TASK GOAL:
Lines from the one holding "541 183 9244" through the end of the entries, inclusive, form the whole output; reproduce them exactly and omit pictures.

── TASK DATA ──

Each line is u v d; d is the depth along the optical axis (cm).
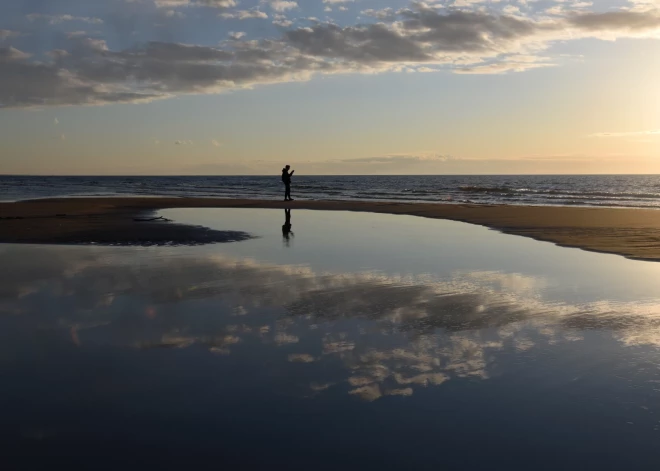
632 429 366
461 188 5572
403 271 931
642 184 8250
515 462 329
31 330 592
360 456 336
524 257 1086
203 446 348
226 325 609
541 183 9244
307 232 1560
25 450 343
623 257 1079
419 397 417
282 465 327
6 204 2708
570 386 435
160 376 461
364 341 551
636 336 562
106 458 334
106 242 1325
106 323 616
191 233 1505
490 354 511
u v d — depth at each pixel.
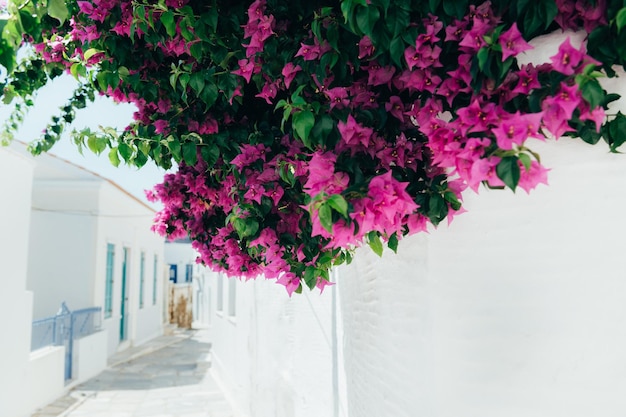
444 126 1.46
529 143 1.63
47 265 13.52
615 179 1.57
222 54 2.09
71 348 11.40
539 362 1.61
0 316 7.49
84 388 11.10
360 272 2.88
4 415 7.58
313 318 4.93
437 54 1.55
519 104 1.49
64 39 2.72
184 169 3.50
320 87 1.79
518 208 1.66
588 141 1.51
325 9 1.67
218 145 2.49
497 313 1.67
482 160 1.37
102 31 2.27
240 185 2.33
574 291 1.59
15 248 7.98
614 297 1.56
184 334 23.77
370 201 1.46
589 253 1.58
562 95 1.36
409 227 1.70
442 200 1.66
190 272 33.66
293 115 1.66
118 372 13.28
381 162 1.75
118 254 16.34
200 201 3.47
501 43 1.38
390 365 2.25
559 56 1.36
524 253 1.65
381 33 1.54
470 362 1.69
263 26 1.90
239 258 3.14
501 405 1.64
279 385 6.22
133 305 18.45
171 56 2.48
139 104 2.87
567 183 1.61
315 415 4.77
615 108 1.52
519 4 1.43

───

ANSWER TO THIS EXERCISE:
541 183 9244
307 232 1560
25 450 343
623 257 1079
419 397 417
282 465 327
6 204 2708
570 386 435
160 376 461
364 341 551
636 336 562
106 458 334
106 242 1325
106 323 616
191 233 1505
490 354 511
u v d — depth at each pixel.
444 126 1.46
529 143 1.63
47 265 13.52
615 179 1.57
222 54 2.09
71 348 11.40
539 362 1.61
0 316 7.49
84 388 11.10
360 272 2.88
4 415 7.58
313 318 4.93
437 54 1.55
519 104 1.49
64 39 2.72
184 169 3.50
320 87 1.79
518 208 1.66
588 141 1.51
325 9 1.67
218 145 2.49
497 313 1.67
482 160 1.37
102 31 2.27
240 185 2.33
574 291 1.59
15 248 7.98
614 297 1.56
184 334 23.77
370 201 1.46
589 253 1.58
562 95 1.36
409 227 1.70
442 200 1.66
190 272 33.66
293 115 1.66
118 372 13.28
381 162 1.75
118 254 16.34
200 201 3.47
501 43 1.38
390 365 2.25
559 56 1.36
524 253 1.65
381 33 1.54
470 362 1.69
263 26 1.90
239 258 3.14
501 405 1.64
279 385 6.22
133 305 18.45
171 56 2.48
139 104 2.87
567 183 1.61
315 415 4.77
615 108 1.52
519 4 1.43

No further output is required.